What is being asked:
In the records that follow, find the line with "ROWASP Modelbouw BV."; from there, retype every line exactly through the line with "the specific contexts they live and operate", which also belongs to the answer.

The input:
--- START ---

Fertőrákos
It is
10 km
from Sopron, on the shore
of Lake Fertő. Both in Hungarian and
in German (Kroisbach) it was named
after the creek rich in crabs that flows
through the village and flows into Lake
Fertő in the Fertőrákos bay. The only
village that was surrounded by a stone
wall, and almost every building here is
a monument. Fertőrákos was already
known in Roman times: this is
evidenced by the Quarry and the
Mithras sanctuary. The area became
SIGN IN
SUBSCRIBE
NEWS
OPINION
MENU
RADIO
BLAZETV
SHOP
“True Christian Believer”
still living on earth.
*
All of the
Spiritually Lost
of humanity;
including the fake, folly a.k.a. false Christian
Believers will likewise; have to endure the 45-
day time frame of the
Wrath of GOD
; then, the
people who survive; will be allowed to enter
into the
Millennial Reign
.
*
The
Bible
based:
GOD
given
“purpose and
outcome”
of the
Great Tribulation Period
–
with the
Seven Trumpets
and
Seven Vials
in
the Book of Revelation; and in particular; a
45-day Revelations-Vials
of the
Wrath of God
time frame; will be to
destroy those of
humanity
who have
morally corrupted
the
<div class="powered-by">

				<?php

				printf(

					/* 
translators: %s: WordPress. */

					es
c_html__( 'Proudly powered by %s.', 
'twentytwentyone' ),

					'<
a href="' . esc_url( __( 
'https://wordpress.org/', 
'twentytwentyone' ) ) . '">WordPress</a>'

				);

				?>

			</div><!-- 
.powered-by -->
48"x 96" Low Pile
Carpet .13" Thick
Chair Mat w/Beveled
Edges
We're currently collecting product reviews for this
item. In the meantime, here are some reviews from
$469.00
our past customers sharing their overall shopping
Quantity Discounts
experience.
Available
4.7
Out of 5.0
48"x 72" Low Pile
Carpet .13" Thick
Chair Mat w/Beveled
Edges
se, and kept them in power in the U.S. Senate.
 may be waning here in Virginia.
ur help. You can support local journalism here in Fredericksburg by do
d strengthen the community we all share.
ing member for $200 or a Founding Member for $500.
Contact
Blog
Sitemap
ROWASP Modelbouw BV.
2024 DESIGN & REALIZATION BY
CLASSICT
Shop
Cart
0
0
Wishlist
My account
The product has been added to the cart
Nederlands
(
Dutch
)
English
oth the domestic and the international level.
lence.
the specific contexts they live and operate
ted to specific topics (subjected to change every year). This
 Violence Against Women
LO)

--- END ---

Answer to this problem:
ROWASP Modelbouw BV.
2024 DESIGN & REALIZATION BY
CLASSICT
Shop
Cart
0
0
Wishlist
My account
The product has been added to the cart
Nederlands
(
Dutch
)
English
oth the domestic and the international level.
lence.
the specific contexts they live and operate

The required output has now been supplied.